The Commercial Satellite Data Acquisition (CSDA) program is the procurement layer that makes that shift official. Where NASA once funded the satellite, owned the bus, and pushed the data into its own distributed archive, it now funds an acquisition contract, owns a licence, and federates the data alongside its own missions. MDA Space — the Canadian firm that IPO’d out of MDA Ltd. in 2023 with the RADARSAT lineage and the new Chorus C-band SAR constellation — is one of the vendors on that list. From the user’s seat, you query a STAC catalogue and the data lands. From the systems-architecture seat, two hops have been added to the dependency graph: the vendor’s commercial roadmap and the procurement office’s annual budget.

←TODAY: NASA’s CSDA program hosted MDA Space at an April 29 vendor webinar — Earth observation is now a procurement line, not a capital project.
→3012: By the 3012 horizon, the practice that survives doesn’t watch satellites — it owns the real dependency graph between every satellite it rents.
Fulcrum: A national agency becomes a customer the moment it can no longer afford to be both operator and beneficiary; that transition does not reverse.

Why C-band SAR ends up on an architect’s desk

C-band SAR is the wavelength that does not care about clouds or daylight. For an AEC practice already living downstream of an Earth-observation pipeline, that has three immediate applications: persistent-scatterer InSAR over a building site before the geotechnical report comes back; dam-crest and tunnel-portal monitoring across the Alpine system; glacier-adjacent construction in the Bernese Oberland and Valais where permafrost retreat is the slow-moving constraint.

What changes when MDA Space’s Chorus constellation lands in the CSDA federation is not the physics — C-band is C-band, and ESA’s Sentinel-1 has been free since 2014. What changes is that NASA-grade preprocessing, calibration, and licensing now flow out of a commercial bus. For a Swiss office, that is a real shortening of the data pipeline. It is also a shortening that runs through a foreign commercial entity and a U.S. procurement office — two new conditional dependencies your design brief did not previously have.

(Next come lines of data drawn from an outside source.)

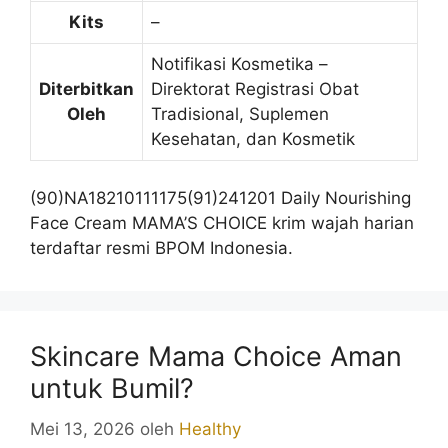
Kits
–
Notifikasi Kosmetika –
Diterbitkan
Direktorat Registrasi Obat
Oleh
Tradisional, Suplemen
Kesehatan, dan Kosmetik
(90)NA18210111175(91)241201 Daily Nourishing
Face Cream MAMA’S CHOICE krim wajah harian
terdaftar resmi BPOM Indonesia.
Skincare Mama Choice Aman
untuk Bumil?
Mei 13, 2026
oleh
Healthy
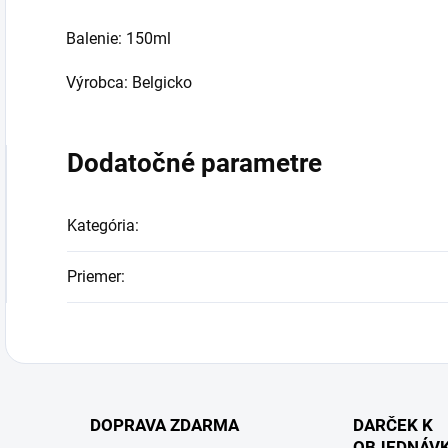
Balenie: 150ml
Výrobca: Belgicko
Dodatočné parametre
Kategória
:
Priemer
:
DOPRAVA ZDARMA
DARČEK K
OBJEDNÁV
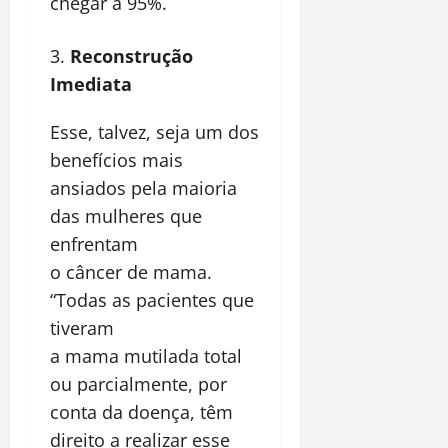
chegar a 95%.
Reconstrução
Imediata
Esse, talvez, seja um dos
benefícios mais
ansiados pela maioria
das mulheres que
enfrentam
o câncer de mama.
“Todas as pacientes que
tiveram
a mama mutilada total
ou parcialmente, por
conta da doença, têm
direito a realizar esse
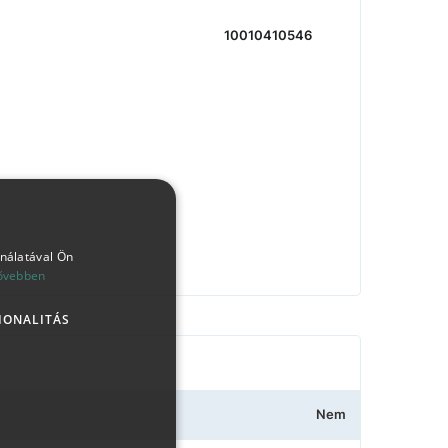
10010410546
ználatával Ön
ővebben
IONALITÁS
Nem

Atelier: The PAZ atelier defaults to ESA’s Sentinel-1 baseline and treats commercial C-band SAR as an additive layer, not a foundation. When a vendor pivots, prices a layer out, or gets acquired, the free Copernicus baseline keeps a live project moving while you renegotiate the rest. The Practice Stack (PSS) catalogues the feed alongside the analysis — so when the supplier moves, the team knows exactly what was bought.

Hack: This Hack teaches you to pull C-band SAR scenes over a Swiss site without owning a satellite or paying a vendor. Open a notebook against Sentinel-1 — same wavelength MDA Space will sell you tomorrow, free for the asking today.

from pystac_client import Client

cat = Client.open("https://earth-search.aws.element84.com/v1")
search = cat.search(
    collections=["sentinel-1-grd"],
    bbox=[8.50, 47.36, 8.58, 47.40],   # Zurich centre
    datetime="2026-01-01/2026-05-15",
    limit=10,
)
for it in search.items():
    print(it.id, it.properties["sar:polarizations"])

Ten scenes, polarisations listed, ready for an InSAR pair pick. The query is the dependency graph in miniature: STAC API → AWS-hosted Sentinel-1 GRDs → ESA Copernicus → European taxpayer. Four hops, each one inspectable.

The warning is about topology, not technology

We did not run out of compute in my time. We ran out of intact bandwidth, intact cooling, and the institutional memory of how the federated archive worked when one of its commercial spokes went private-equity. CSDA is a healthy programme — done well, it gives NASA cadence and surface area it could never afford to launch itself. Done lazily on the buyer side, it produces a generation of analyses that quietly assume a vendor will be there next quarter.

Draw your real dependency graph this week. Not the architecture diagram — the dependency graph. For every SAR layer your office uses, write down by hand: who flies the satellite, who hosts the archive, who pays the bill, what happens if any one of those three disappears, and what your fallback is on the morning it does. The third single point of failure is the one you didn’t know you had.